How Do I Tell My Senior Parent It’s Time to Move into Assisted Living?

When it comes to talking to your senior parent about moving into assisted living, knowing what to say and how to start the conversation can be the most difficult part. Below are a few tips to help you start your talk with mom or dad in the best way possible.

1. Communication is Key

From the very moment assisted living enters your mind, be open about it. If possible, approach the subject of assisted living before your parent needs to make the move or is actively looking into it. Starting this kind of discussion early can help your mom or dad be more open to the idea later when the time is right for them to move. Having more time to plan means you will be able to research different assisted living communities and discuss hypothetical moves ahead of time. Often times, the subject of moving into assisted living is only discussed when a move becomes immediately necessary. Don’t stress if that’s the case for you and your family. Approach the subject as soon as possible no matter where you are in your planning process.

2. Help With Research and Planning

Get online, call different assisted living communities in your area, and ask questions. Helping your parent do research and learn about different options can take a huge weight off. Chances are, you’re going to have several questions yourself. So when you find an assisted living community that seems like it might be the right fit, call and schedule a visit. A tour of the assisted living community can give you both the chance to see the place and get used to the atmosphere and the people with whom they may soon be living near.
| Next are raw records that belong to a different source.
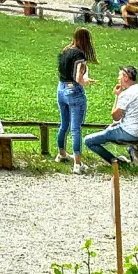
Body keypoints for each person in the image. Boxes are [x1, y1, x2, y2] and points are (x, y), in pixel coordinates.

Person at [84, 65, 138, 166]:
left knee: (88, 140)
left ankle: (115, 162)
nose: (118, 78)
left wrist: (117, 95)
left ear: (126, 77)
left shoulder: (127, 93)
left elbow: (115, 116)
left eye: (119, 76)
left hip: (131, 132)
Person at [56, 28, 97, 174]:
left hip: (61, 88)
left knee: (64, 125)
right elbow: (79, 77)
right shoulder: (80, 54)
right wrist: (85, 82)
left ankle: (61, 153)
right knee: (75, 128)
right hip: (74, 91)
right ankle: (77, 163)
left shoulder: (65, 50)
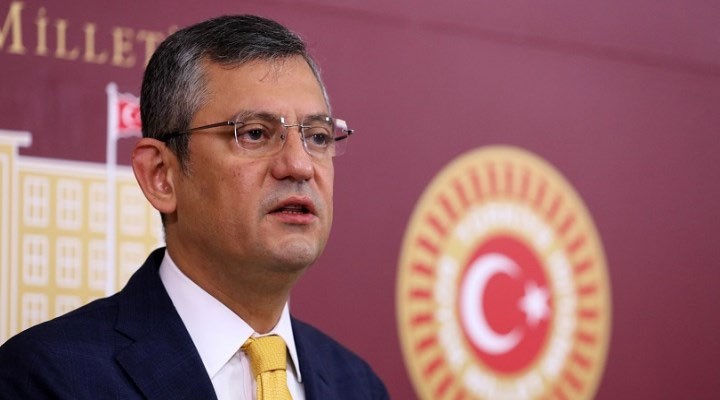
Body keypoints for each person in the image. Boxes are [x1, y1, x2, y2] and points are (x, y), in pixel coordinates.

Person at [0, 15, 389, 399]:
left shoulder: (358, 386)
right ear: (161, 175)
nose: (300, 166)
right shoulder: (47, 379)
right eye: (255, 133)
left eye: (317, 137)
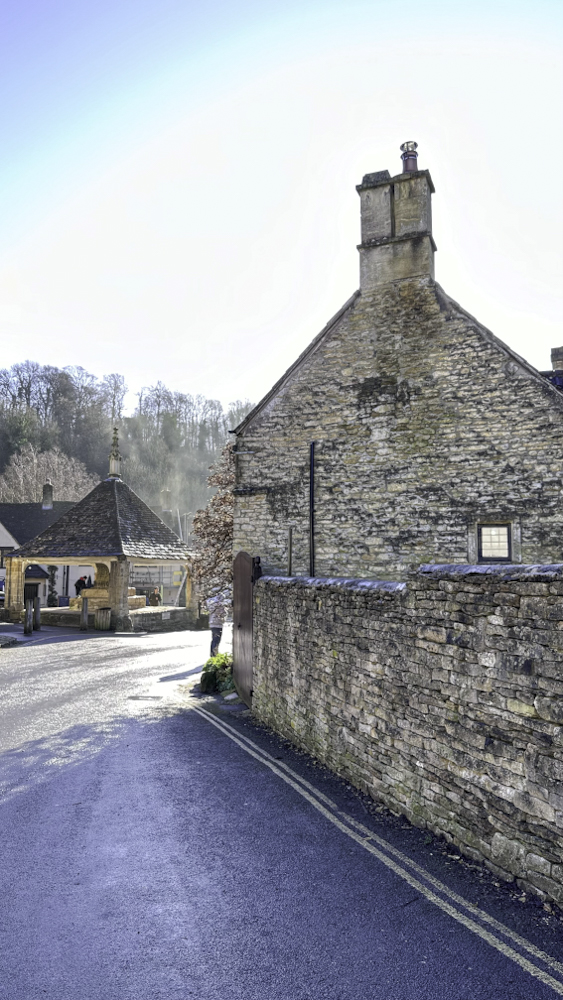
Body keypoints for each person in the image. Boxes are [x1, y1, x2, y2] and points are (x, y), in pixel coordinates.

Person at [206, 587, 230, 657]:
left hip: (212, 623)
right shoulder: (220, 604)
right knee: (217, 640)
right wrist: (226, 609)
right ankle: (215, 654)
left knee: (213, 639)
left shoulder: (210, 602)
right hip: (218, 623)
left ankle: (212, 653)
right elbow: (223, 614)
3. Don’t Rush the Conversation

While it’s important to be on top of things, this conversation is not going to be a short one. You are discussing a very big life change, so remember to choose your words carefully and be gentle with responses. If mom or dad seems sad or distant during this time, remember that it is natural and expected that they might grieve the loss of an old part of their life. Tell them it’s ok to feel sadness about the change, but it’s also ok to feel excitement as well. If your senior parent doesn’t want to talk about the subject at first, back off for a little while and give them a chance to think things over and then approach it again at a time that feels better.